*TEXT PASSAGE*.
+===+
During Kapha season, those who are of the Vata dosha would benefit from eating more warm foods and incorporating sweet tastes. In turn they help to create mass and keep Vata’s grounded. Kapha’s should focus on lighter, crispier foods to bring some lightness back into their bodies. Pittas feel more in balance when they integrate astringent and bitter tastes into their meals.
Exercise is important for all people, and the type of activity you choose can have a balancing effect on each dosha. People with a dominant Kapha dosha need to stay committed to, or even increase, exercise during the wetter months. Energising activities such as running, spin classes, flow yoga, and other enlivening routines are best.
Activity is also highly recommended in order to balance the water component of the Pitta dosha. However, Pittas would be best served engaging in energetic exercises that do not entail too much competition. Again like increases like and competition will cause the fire element to become imbalanced.
Vata’s enjoy activities like yoga, tai chi, or long nature walks when weather permits, to help them stay grounded. The Vata nature is very changeable and their challenge is to maintain a routine.
All mind-body types benefit from meditation. During the winter and spring months, stay committed to your meditation practice.
Vata’s will find this practice stabilising, especially when focusing to be centered. Kapha’s will benefit by adding energising pranayama, or breathing techniques. A good idea is to the start and end their meditation routines with these techniques. Those with a predominantly Pitta dosha will feel balanced from the calming effects of a regular meditation practice.
The Role of Temperature
Temperature affects each mind-body type differently. Thanks to Pitta’s natural fire, those who are Pitta dosha can find themselves feeling warm, even in winter. Heat aggravates this dosha, so it’s important for Pittas to go outside into the cold weather once in a while. Conversely, Kapha’s and Vata’s both should do what they can to stay warm.
+===+
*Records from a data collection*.

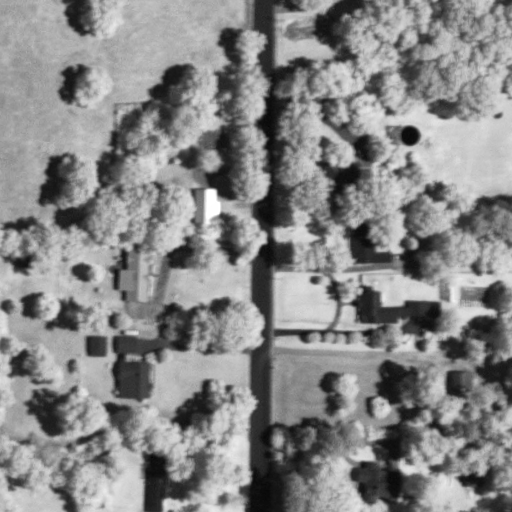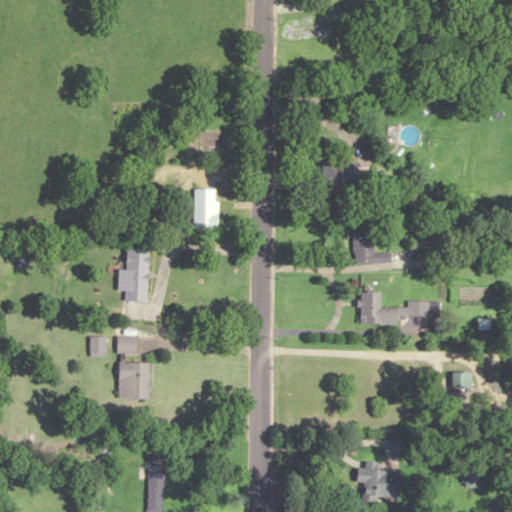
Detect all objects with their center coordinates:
road: (290, 5)
building: (311, 97)
building: (341, 175)
building: (205, 207)
building: (366, 243)
road: (171, 246)
road: (260, 256)
building: (23, 259)
road: (376, 265)
building: (135, 274)
building: (389, 308)
building: (127, 343)
building: (97, 345)
road: (200, 347)
road: (366, 352)
building: (134, 379)
building: (462, 379)
building: (472, 477)
building: (156, 481)
building: (378, 481)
+===+
*REQUIRED ACTION*.
Answer these questions using the text on the doshas:
(a) What kind of foods should Kaphas focus on?
(b) What does the text name as the challenge of the Vata nature?
(c) According to the text, what does heat do to the Pitta dosha?
The records come from a different source than the text.

*EXERCISE ANSWER*.
(a) Lighter, crispier foods.
(b) Maintaining a routine.
(c) It aggravates it.